The full listing is to be transcribed exactly, with each picture left out.

═══

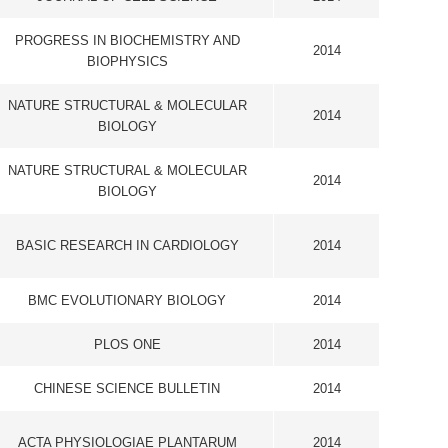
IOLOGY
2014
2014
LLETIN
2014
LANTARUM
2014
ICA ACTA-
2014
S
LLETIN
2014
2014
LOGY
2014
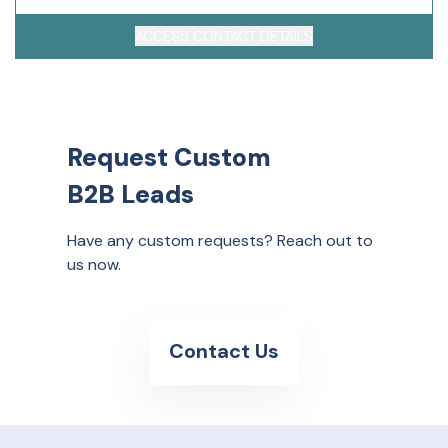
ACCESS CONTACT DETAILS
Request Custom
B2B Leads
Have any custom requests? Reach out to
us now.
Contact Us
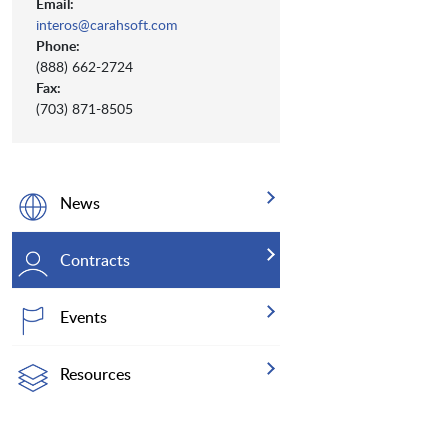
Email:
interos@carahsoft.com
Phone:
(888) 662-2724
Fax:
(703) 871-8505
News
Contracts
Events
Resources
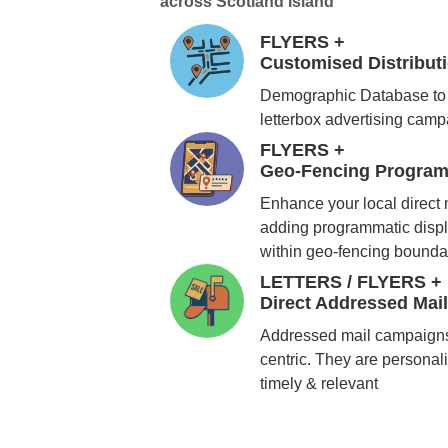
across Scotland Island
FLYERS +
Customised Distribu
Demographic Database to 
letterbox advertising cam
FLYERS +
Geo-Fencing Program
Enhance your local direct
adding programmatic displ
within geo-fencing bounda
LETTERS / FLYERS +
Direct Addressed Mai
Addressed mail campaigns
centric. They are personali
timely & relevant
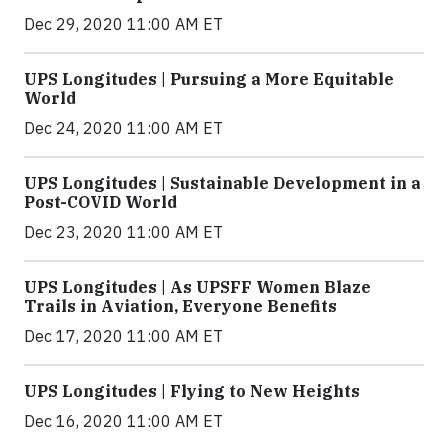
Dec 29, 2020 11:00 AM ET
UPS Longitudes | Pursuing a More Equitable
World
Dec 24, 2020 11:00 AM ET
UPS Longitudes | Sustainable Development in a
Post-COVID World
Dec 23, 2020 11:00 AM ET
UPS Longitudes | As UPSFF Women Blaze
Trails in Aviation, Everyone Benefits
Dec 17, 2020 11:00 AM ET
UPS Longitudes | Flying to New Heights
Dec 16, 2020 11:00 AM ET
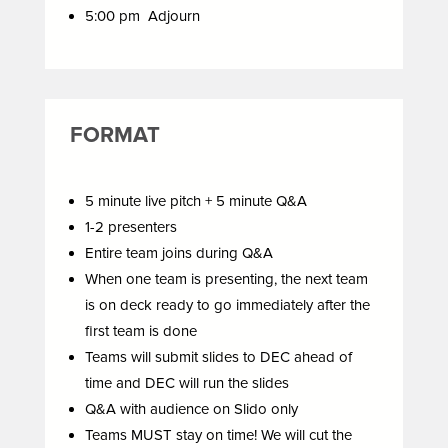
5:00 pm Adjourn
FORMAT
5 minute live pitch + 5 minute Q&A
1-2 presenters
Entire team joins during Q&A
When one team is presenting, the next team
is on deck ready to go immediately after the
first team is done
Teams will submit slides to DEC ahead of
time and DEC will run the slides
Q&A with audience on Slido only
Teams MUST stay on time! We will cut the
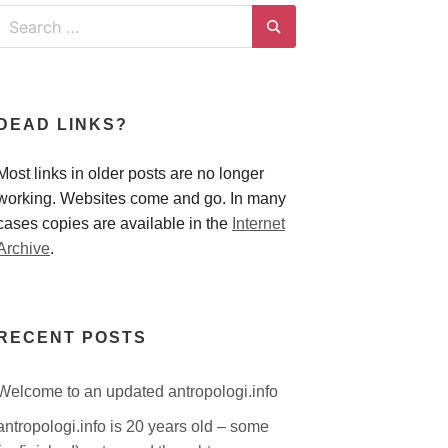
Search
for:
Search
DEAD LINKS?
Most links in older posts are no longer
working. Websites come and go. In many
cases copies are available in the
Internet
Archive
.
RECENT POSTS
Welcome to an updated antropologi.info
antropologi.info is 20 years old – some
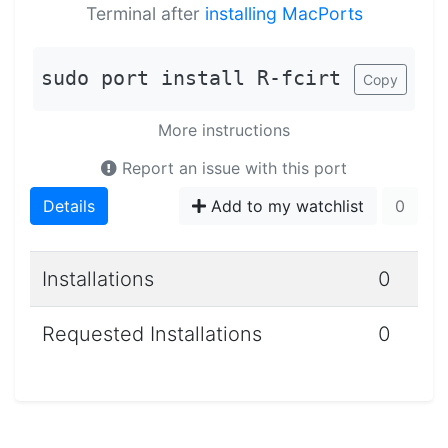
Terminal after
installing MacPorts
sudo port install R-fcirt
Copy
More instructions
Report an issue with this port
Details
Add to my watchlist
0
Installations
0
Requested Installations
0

═══

Solution for this exercise |
IOLOGY
2014
2014
LLETIN
2014
LANTARUM
2014
ICA ACTA-
2014
S
LLETIN
2014
2014
LOGY
2014
ACCESS CONTACT DETAILS
Request Custom
B2B Leads
Have any custom requests? Reach out to
us now.
Contact Us
Email:
interos@carahsoft.com
Phone:
(888) 662-2724
Fax:
(703) 871-8505
News
Contracts
Events
Resources
across Scotland Island
FLYERS +
Customised Distribu
Demographic Database to 
letterbox advertising cam
FLYERS +
Geo-Fencing Program
Enhance your local direct
adding programmatic displ
within geo-fencing bounda
LETTERS / FLYERS +
Direct Addressed Mai
Addressed mail campaigns
centric. They are personali
timely & relevant
Dec 29, 2020 11:00 AM ET
UPS Longitudes | Pursuing a More Equitable
World
Dec 24, 2020 11:00 AM ET
UPS Longitudes | Sustainable Development in a
Post-COVID World
Dec 23, 2020 11:00 AM ET
UPS Longitudes | As UPSFF Women Blaze
Trails in Aviation, Everyone Benefits
Dec 17, 2020 11:00 AM ET
UPS Longitudes | Flying to New Heights
Dec 16, 2020 11:00 AM ET
5:00 pm Adjourn
FORMAT
5 minute live pitch + 5 minute Q&A
1-2 presenters
Entire team joins during Q&A
When one team is presenting, the next team
is on deck ready to go immediately after the
first team is done
Teams will submit slides to DEC ahead of
time and DEC will run the slides
Q&A with audience on Slido only
Teams MUST stay on time! We will cut the
Search
for:
Search
DEAD LINKS?
Most links in older posts are no longer
working. Websites come and go. In many
cases copies are available in the
Internet
Archive
.
RECENT POSTS
Welcome to an updated antropologi.info
antropologi.info is 20 years old – some
Terminal after
installing MacPorts
sudo port install R-fcirt
Copy
More instructions
Report an issue with this port
Details
Add to my watchlist
0
Installations
0
Requested Installations
0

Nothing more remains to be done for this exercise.